Test ip address in subnet.knwf (3.4 MB)

I have yet to embark on IP v6. One step at a time…

kludikovsky · October 2, 2022, 9:04am

@takbb Applause . This is going into the right direction.

What’s the background what I want to do:
I want to filter from log-files certain IP-addresses from address-ranges which are typical crawler, known IP’s, etc.
Those IPs and subnets (the google- link above are the google bots and can be downloaded, so can others as well, or manually included) will be loaded into tables.
The log-IP’s shall then be matched against those subnets/IP and marked so that in a next step can be in- or excluded (depending on what the purpose ist) for further processing.

With my small log set of about 60.000 records and tens or possibly hundreds of subnets, this will already be quite a task for the CPU’s (doesn’t matter for the beginning).

What I have found somewhere (as usual can’t find it again) is a conversion of the subnet start-address to decimal to get the start beginn of the range and then add the range to it to get the end-address. Then the process will by reduced to a comparision of (pseudo code)
if subnet_start <= IP <= subnet_end then "its in" else "its out"

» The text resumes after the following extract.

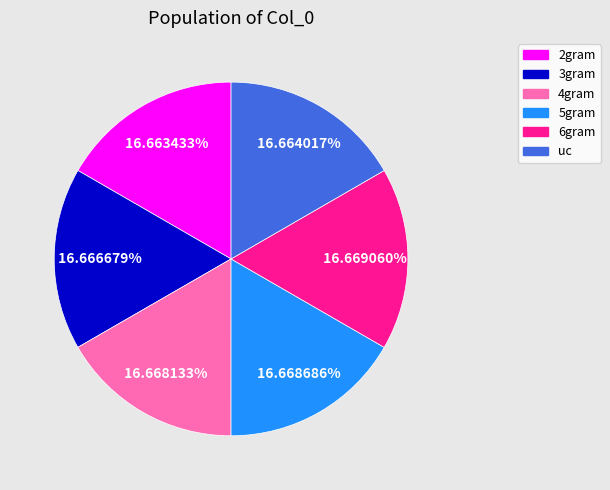

Count the number of slices in the pie.

6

By sorting the data-sets upfront this can be performed in a one pass, instead of every check going through all possibilities.

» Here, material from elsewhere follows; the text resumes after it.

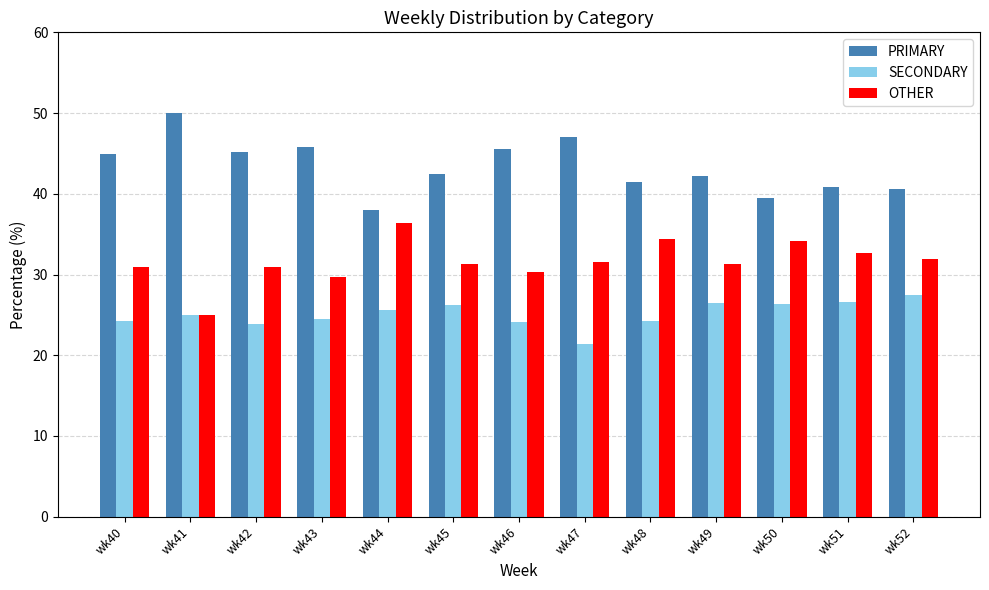

Rank the series by their maximum value, from highest to lowest.

PRIMARY, OTHER, SECONDARY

In the first step IPv4 would be ok, upgradeable to IPv6 would be nice.

takbb · October 2, 2022, 11:49am

Hi @kludikovsky

Thanks for the feedback. I haven’t tried to download and convert the list of IP subnets but instead have just created small tables of sample data. One is a list of subnets and the other a list of IP addresses.

I have taken from ideas in your last post, and combined with my component idea to produce a new component “IP Address to Range”. The idea is that given a single ip address or subnet, it generates the range Low and High values. (If it is just given a single ip address, the low and high values generated are the same). It returns both low and high as both dot-separated and Long values.

For single IP addresses:

For subnets:

The configuration for the IP Address to Range component, is this:

So you simplify the column containing the address/subnet to be converted, and also give it a column-name prefix for the generated columns. This prefix is useful for identifying the columns to compare later.

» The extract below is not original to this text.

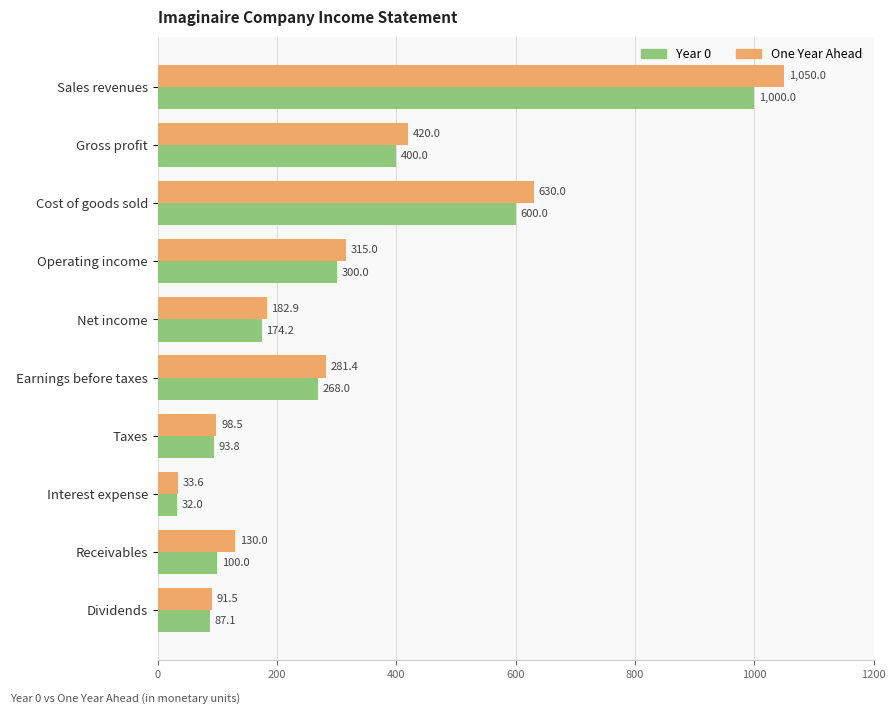

Which series has the widest spread of values?

One Year Ahead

In the attached workflow, I’ve then compared the two outputs as follows, using a Cross Joiner which will compare every row with every row. This is used because the standard Joiner node doesn’t allow us to perform “between” joins. However this can work surprisingly well even for (relatively) large data sets but obviously there will be an upper limit on the size of lists you’d want to compare this way, as you do get the product of all the rows from the two inputs.

To keep it small, you could potentially put the comparison into a “chunked loop” so that it only compares a small number of ip addresses with the full list of subnets at any one time, to keep memory usage down.

An alternative to the cross joiner, if you have Python 3 installed with your KNIME environment, is to use my “PandaSQL join” component. This takes the two data sets and uses SQL with a between statement to join them. You do need to know some basic sql. You join T1 (top input) with T2 (bottom input)

You will also need the following python packages installed:
numpy,
pandas,
pandasql
I think KNIME requires numpy and pandas anyway, so probably pandasql is the only additional package needed if you already have python.

With my sample data set, the end result is as follows:

If you modified the SQL in the PandaSQL component to:

select t1."IP Address", t2."Subnet Address"
from t1
left join t2 on t1."ip_Low Address Long" 
between t2."sub_Low Address Long" and t2."sub_High Address Long"

you could have the following output…

Here is the workflow:
Test ip address in subnet.knwf (3.4 MB)

Would something like that work for you?

The components I have used are:

kludikovsky · October 2, 2022, 1:12pm

@takbb this sounds excellent.
I have Python installed and I am SQL aware.
I will try it and I think this will solve my challenge.
Thank you very much!

system · December 31, 2022, 1:12pm

This topic was automatically closed 90 days after the last reply. New replies are no longer allowed.